Wednesday, March 16, 2016

Life and Other Near-death Experiences and also The Art of Forgettingboth by Camille Pagan

Dang it! I meant to write a review of this much sooner. I enjoyed Life and Other Near-death Experiences in a light-reading-but-still-touched-on-deeper-issues kind if way. Plus it had a little Puerto Rico in it. The author did a good job dealing with the art of denial, particularly with regards to medical issues, and while things didn't tie up in a pretty bow (because that would be another book), she tied a firm square knot and left the reader hopeful. 

I loved the twin relationship in the book, too, both for the fraternal twinness and the sibling interaction/support. And, I liked the book enough to seek out her first book, which I have just finished.  

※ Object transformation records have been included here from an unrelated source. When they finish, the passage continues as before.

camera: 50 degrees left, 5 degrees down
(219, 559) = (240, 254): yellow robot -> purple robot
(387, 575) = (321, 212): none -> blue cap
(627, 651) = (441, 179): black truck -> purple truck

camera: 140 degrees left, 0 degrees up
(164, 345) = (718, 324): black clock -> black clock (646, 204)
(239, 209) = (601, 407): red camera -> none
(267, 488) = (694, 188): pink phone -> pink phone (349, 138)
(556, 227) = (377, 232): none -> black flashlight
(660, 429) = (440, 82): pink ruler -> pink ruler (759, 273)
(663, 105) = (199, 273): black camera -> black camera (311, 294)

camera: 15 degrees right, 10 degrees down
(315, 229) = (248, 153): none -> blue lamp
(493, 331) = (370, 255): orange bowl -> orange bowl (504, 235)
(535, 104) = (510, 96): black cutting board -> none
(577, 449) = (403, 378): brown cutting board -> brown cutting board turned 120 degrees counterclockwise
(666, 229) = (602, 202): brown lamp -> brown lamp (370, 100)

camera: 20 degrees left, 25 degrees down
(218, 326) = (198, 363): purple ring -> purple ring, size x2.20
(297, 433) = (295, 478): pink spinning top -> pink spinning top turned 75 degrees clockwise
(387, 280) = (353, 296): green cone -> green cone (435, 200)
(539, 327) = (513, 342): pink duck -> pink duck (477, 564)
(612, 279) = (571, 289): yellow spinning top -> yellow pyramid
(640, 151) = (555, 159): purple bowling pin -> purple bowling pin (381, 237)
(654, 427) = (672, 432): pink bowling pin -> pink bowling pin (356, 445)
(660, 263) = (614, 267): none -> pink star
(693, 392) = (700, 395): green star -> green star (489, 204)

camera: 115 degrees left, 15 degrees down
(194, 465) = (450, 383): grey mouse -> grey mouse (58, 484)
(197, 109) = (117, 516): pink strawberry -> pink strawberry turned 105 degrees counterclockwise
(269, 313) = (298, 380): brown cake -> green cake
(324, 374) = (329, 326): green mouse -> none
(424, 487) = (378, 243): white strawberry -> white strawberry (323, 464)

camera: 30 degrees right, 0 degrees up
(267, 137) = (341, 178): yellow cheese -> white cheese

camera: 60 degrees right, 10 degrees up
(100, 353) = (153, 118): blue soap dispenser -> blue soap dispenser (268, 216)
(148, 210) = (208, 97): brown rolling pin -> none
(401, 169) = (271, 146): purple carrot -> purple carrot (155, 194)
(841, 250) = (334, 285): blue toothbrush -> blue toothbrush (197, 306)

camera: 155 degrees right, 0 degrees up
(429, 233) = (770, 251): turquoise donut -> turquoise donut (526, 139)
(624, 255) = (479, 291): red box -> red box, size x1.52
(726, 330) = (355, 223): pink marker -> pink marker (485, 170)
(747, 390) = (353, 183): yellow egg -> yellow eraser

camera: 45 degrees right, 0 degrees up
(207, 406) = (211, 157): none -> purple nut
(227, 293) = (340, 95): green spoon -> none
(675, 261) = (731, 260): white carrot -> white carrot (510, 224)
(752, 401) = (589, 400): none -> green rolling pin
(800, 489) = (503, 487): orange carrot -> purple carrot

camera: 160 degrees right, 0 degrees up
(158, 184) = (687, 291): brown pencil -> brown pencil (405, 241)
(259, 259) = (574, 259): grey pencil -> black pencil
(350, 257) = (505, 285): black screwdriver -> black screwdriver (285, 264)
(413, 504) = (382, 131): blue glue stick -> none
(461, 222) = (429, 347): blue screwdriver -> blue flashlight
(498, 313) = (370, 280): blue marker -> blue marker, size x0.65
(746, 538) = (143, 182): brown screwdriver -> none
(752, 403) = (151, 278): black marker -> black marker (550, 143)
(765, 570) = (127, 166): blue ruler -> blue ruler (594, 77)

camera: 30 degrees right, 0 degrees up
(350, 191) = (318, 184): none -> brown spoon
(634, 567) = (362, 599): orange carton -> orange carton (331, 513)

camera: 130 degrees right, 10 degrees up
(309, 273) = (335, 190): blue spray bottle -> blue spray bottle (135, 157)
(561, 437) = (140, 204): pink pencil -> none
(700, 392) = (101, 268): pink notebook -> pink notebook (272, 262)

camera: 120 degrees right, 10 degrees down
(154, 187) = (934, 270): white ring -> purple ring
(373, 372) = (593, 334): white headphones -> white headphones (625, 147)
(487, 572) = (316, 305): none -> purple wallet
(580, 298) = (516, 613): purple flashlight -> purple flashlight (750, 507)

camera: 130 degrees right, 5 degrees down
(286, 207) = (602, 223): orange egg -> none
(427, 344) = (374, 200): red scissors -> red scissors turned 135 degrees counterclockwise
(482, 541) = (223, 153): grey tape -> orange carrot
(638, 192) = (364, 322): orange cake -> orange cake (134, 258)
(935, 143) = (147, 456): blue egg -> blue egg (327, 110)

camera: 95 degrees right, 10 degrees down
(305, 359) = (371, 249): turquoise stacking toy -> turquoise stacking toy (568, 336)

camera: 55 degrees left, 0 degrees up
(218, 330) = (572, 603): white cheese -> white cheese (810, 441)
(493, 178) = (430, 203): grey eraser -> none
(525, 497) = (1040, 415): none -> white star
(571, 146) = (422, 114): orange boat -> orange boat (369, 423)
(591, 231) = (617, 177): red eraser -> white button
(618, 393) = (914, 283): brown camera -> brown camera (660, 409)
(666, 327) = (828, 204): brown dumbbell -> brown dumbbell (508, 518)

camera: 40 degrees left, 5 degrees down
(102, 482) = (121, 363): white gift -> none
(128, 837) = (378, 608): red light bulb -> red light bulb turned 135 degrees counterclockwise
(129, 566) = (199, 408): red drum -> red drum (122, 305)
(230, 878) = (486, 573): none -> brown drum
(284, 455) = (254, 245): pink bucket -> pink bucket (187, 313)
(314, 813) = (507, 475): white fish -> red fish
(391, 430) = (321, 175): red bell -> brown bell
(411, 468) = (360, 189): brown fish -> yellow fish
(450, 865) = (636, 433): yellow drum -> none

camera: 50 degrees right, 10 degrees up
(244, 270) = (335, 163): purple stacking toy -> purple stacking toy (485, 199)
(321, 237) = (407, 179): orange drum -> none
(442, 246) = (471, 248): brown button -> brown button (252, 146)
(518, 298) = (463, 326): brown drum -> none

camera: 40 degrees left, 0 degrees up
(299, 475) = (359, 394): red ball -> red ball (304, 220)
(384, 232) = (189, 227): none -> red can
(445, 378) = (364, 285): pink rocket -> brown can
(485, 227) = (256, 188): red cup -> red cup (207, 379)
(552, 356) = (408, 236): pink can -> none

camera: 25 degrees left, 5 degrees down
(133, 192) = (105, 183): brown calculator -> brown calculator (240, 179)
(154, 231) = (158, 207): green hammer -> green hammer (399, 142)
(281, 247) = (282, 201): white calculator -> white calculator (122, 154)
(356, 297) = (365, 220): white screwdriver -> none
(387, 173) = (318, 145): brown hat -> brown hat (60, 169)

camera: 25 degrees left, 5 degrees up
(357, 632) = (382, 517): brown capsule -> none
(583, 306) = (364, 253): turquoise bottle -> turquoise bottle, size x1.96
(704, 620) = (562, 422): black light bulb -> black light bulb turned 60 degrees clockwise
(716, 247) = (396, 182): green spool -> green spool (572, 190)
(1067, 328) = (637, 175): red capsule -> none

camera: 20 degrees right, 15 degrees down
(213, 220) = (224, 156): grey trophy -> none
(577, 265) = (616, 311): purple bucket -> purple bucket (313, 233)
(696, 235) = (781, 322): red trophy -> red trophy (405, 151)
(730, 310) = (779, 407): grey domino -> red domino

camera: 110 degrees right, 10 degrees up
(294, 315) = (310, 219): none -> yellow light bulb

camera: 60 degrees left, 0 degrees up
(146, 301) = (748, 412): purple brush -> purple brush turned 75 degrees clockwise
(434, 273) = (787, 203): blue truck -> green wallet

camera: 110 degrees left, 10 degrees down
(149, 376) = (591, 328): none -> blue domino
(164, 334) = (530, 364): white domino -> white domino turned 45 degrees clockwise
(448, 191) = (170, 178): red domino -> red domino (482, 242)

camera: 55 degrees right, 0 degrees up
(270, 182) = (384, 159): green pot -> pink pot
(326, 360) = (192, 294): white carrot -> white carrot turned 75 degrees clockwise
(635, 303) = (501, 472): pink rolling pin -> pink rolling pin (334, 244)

As for The Art of Forgetting, I had more difficulty getting caught up in the story. I've known a number of people with head injuries (enough so that I wore a helmet riding my bike long before it was fashionable or easy to find.) I've experienced first-hand the subtle and not so subtle changes that can occur in an injured brain (someone else's, not my brain, though at times I've wondered if I was the damaged one,beefing the world in a weird slant because of the vehemence of reactions thrown my way.) it's hard, truly. But my issue with the book is that the peri jury relationship between Marissa and her best friend Julia had weird pathologies without a brain injury.  There were a few moments I really liked (like the conversation about swans never forgetting wrongs done them, as opposed to human, who do, which led to the title of the book), or some of the ways the author chose to exacerbate and explore conflict and resolution. 

I'll keep my eye open for future books by this author.